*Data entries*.

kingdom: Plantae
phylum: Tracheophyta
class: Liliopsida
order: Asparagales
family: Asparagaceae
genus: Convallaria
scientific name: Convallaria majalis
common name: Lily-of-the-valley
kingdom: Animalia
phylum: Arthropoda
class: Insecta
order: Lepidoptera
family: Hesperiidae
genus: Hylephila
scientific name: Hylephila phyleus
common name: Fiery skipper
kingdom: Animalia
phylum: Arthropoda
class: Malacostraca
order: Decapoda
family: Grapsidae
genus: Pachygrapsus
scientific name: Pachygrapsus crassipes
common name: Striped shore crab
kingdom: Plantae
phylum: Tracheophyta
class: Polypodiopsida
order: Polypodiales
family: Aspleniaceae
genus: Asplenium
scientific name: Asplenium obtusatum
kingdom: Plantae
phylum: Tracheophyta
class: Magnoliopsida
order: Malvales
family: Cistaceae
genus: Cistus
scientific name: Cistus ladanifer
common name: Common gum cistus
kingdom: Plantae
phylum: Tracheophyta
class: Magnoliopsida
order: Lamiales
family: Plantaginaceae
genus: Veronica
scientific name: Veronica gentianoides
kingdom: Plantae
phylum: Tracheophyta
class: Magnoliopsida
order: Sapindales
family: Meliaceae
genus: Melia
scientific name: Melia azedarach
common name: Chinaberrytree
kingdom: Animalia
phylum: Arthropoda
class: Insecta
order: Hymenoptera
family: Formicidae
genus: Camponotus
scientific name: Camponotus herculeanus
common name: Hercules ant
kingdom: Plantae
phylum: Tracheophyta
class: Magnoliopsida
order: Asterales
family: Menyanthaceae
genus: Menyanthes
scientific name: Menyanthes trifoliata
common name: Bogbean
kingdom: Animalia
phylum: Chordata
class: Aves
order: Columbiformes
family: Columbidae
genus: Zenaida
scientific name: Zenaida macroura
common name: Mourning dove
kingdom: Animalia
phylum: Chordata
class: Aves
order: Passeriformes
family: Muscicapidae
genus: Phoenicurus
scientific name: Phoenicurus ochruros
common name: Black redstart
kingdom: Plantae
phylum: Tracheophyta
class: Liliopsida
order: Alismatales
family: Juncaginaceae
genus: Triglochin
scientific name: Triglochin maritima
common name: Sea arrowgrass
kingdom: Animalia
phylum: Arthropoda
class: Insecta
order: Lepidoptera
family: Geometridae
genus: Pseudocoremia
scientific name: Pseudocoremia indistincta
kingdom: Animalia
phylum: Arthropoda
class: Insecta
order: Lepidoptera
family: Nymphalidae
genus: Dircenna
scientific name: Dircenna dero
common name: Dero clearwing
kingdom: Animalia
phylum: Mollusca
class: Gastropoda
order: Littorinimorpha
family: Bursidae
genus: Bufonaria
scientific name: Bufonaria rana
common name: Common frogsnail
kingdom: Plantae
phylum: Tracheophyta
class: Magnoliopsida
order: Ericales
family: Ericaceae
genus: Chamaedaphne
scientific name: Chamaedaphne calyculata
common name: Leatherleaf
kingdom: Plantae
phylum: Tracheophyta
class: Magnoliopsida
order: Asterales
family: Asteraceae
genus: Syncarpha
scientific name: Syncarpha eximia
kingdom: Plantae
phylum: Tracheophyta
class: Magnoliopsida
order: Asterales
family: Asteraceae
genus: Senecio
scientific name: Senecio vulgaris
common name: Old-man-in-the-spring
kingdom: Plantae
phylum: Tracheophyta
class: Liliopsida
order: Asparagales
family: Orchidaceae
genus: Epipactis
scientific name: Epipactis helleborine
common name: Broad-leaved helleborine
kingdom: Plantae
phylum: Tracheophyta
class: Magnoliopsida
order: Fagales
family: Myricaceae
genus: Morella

*TASK DETAILS*. Copy every line of all the items above word for word, keeping them in the same order.

*RESPONSE*.
kingdom: Plantae
phylum: Tracheophyta
class: Liliopsida
order: Asparagales
family: Asparagaceae
genus: Convallaria
scientific name: Convallaria majalis
common name: Lily-of-the-valley
kingdom: Animalia
phylum: Arthropoda
class: Insecta
order: Lepidoptera
family: Hesperiidae
genus: Hylephila
scientific name: Hylephila phyleus
common name: Fiery skipper
kingdom: Animalia
phylum: Arthropoda
class: Malacostraca
order: Decapoda
family: Grapsidae
genus: Pachygrapsus
scientific name: Pachygrapsus crassipes
common name: Striped shore crab
kingdom: Plantae
phylum: Tracheophyta
class: Polypodiopsida
order: Polypodiales
family: Aspleniaceae
genus: Asplenium
scientific name: Asplenium obtusatum
kingdom: Plantae
phylum: Tracheophyta
class: Magnoliopsida
order: Malvales
family: Cistaceae
genus: Cistus
scientific name: Cistus ladanifer
common name: Common gum cistus
kingdom: Plantae
phylum: Tracheophyta
class: Magnoliopsida
order: Lamiales
family: Plantaginaceae
genus: Veronica
scientific name: Veronica gentianoides
kingdom: Plantae
phylum: Tracheophyta
class: Magnoliopsida
order: Sapindales
family: Meliaceae
genus: Melia
scientific name: Melia azedarach
common name: Chinaberrytree
kingdom: Animalia
phylum: Arthropoda
class: Insecta
order: Hymenoptera
family: Formicidae
genus: Camponotus
scientific name: Camponotus herculeanus
common name: Hercules ant
kingdom: Plantae
phylum: Tracheophyta
class: Magnoliopsida
order: Asterales
family: Menyanthaceae
genus: Menyanthes
scientific name: Menyanthes trifoliata
common name: Bogbean
kingdom: Animalia
phylum: Chordata
class: Aves
order: Columbiformes
family: Columbidae
genus: Zenaida
scientific name: Zenaida macroura
common name: Mourning dove
kingdom: Animalia
phylum: Chordata
class: Aves
order: Passeriformes
family: Muscicapidae
genus: Phoenicurus
scientific name: Phoenicurus ochruros
common name: Black redstart
kingdom: Plantae
phylum: Tracheophyta
class: Liliopsida
order: Alismatales
family: Juncaginaceae
genus: Triglochin
scientific name: Triglochin maritima
common name: Sea arrowgrass
kingdom: Animalia
phylum: Arthropoda
class: Insecta
order: Lepidoptera
family: Geometridae
genus: Pseudocoremia
scientific name: Pseudocoremia indistincta
kingdom: Animalia
phylum: Arthropoda
class: Insecta
order: Lepidoptera
family: Nymphalidae
genus: Dircenna
scientific name: Dircenna dero
common name: Dero clearwing
kingdom: Animalia
phylum: Mollusca
class: Gastropoda
order: Littorinimorpha
family: Bursidae
genus: Bufonaria
scientific name: Bufonaria rana
common name: Common frogsnail
kingdom: Plantae
phylum: Tracheophyta
class: Magnoliopsida
order: Ericales
family: Ericaceae
genus: Chamaedaphne
scientific name: Chamaedaphne calyculata
common name: Leatherleaf
kingdom: Plantae
phylum: Tracheophyta
class: Magnoliopsida
order: Asterales
family: Asteraceae
genus: Syncarpha
scientific name: Syncarpha eximia
kingdom: Plantae
phylum: Tracheophyta
class: Magnoliopsida
order: Asterales
family: Asteraceae
genus: Senecio
scientific name: Senecio vulgaris
common name: Old-man-in-the-spring
kingdom: Plantae
phylum: Tracheophyta
class: Liliopsida
order: Asparagales
family: Orchidaceae
genus: Epipactis
scientific name: Epipactis helleborine
common name: Broad-leaved helleborine
kingdom: Plantae
phylum: Tracheophyta
class: Magnoliopsida
order: Fagales
family: Myricaceae
genus: Morella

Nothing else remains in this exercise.